Page extract =
◇ ◇ ◇ ◇ ◇ ◇ ◇
How Obama Failed
On every level, the Obama administration couldn't break with neoliberalism. We're living with its failures today.
At one point in A Crisis Wasted, the author compares the inaugural speeches of Franklin Roosevelt and Barack Obama, two Democratic presidents who took office at times of epochal economic crisis.
While Roosevelt bemoaned the “host of unemployed citizens fac[ing] the grim problem of existence” and promised that his “greatest primary task is to put people to work,” Obama declined to stress joblessness or what was then called “public works.” While Roosevelt assailed the “money changers” over “their stubbornness and their own incompetence,” Obama attacked “recriminations and worn-out dogmas” while extolling “risk-takers,” “doers,” and “makers of things.” Roosevelt “unhesitatingly” assumed leadership over what he called the “trained and loyal army” of the American people, and threatened to ask Congress for “broad executive power to wage a war against the emergency,” as if it was a foreign power. Obama took a philosophical tack, claiming the “stale political arguments” of the past were over, deciding that the market’s “power to generate wealth and expand freedom is unmatched” and that the only question about government was “whether it works.”
◇ ◇ ◇ ◇ ◇ ◇ ◇
Information shown =

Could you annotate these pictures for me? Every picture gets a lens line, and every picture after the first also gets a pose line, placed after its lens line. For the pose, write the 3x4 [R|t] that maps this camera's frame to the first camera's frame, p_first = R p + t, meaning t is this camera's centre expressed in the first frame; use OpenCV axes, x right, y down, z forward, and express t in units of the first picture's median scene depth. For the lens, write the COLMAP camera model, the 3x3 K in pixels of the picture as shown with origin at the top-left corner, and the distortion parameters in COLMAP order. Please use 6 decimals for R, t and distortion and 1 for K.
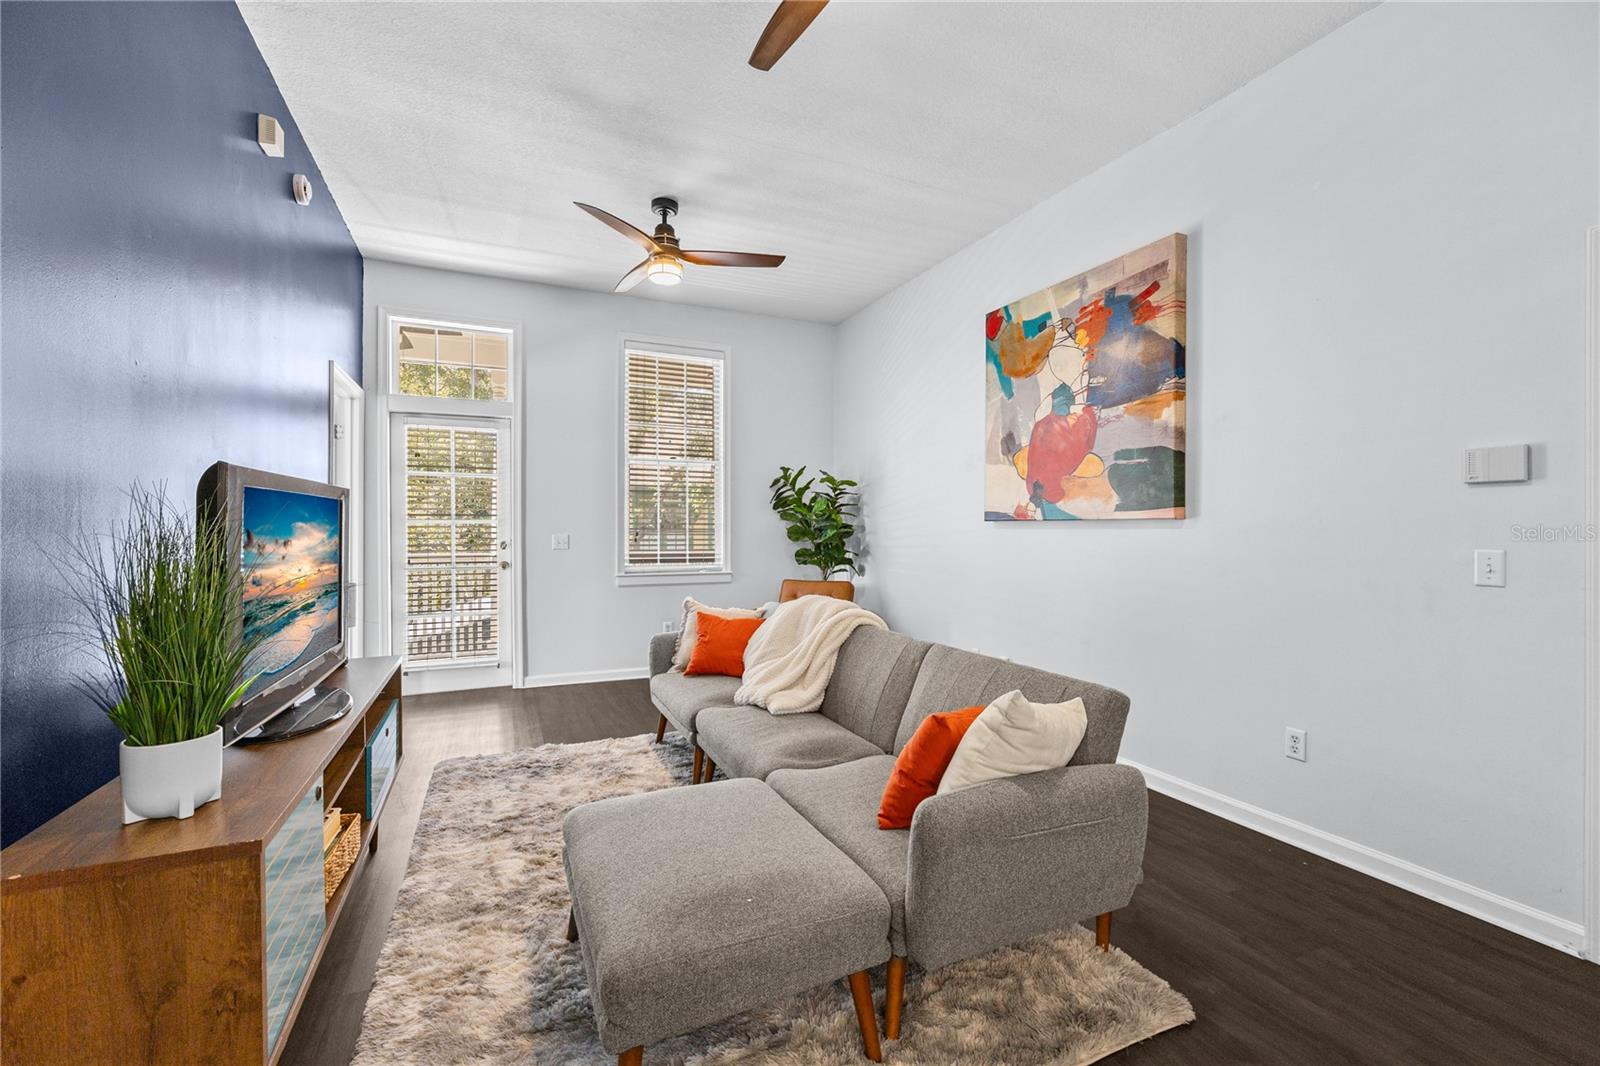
◇ ◇ ◇ ◇ ◇ ◇ ◇
Your tasks =
a – Answer these questions from the Obama article:
(i) What is the title of the book the author wrote?
(ii) What did Roosevelt call his "greatest primary task"?
(iii) What did Obama say was the only question about government?
b – Edit the passage of the Obama article that opens with the words containing "How Obama Failed" and closes with "epochal economic crisis.", replacing "neoliberalism" with "market orthodoxy".
The data above have no connection to the Obama article.

Outputs for the tasks =
a –
(i) A Crisis Wasted
(ii) To put people to work
(iii) Whether it works

b –
How Obama Failed
On every level, the Obama administration couldn't break with market orthodoxy. We're living with its failures today.
At one point in A Crisis Wasted, the author compares the inaugural speeches of Franklin Roosevelt and Barack Obama, two Democratic presidents who took office at times of epochal economic crisis.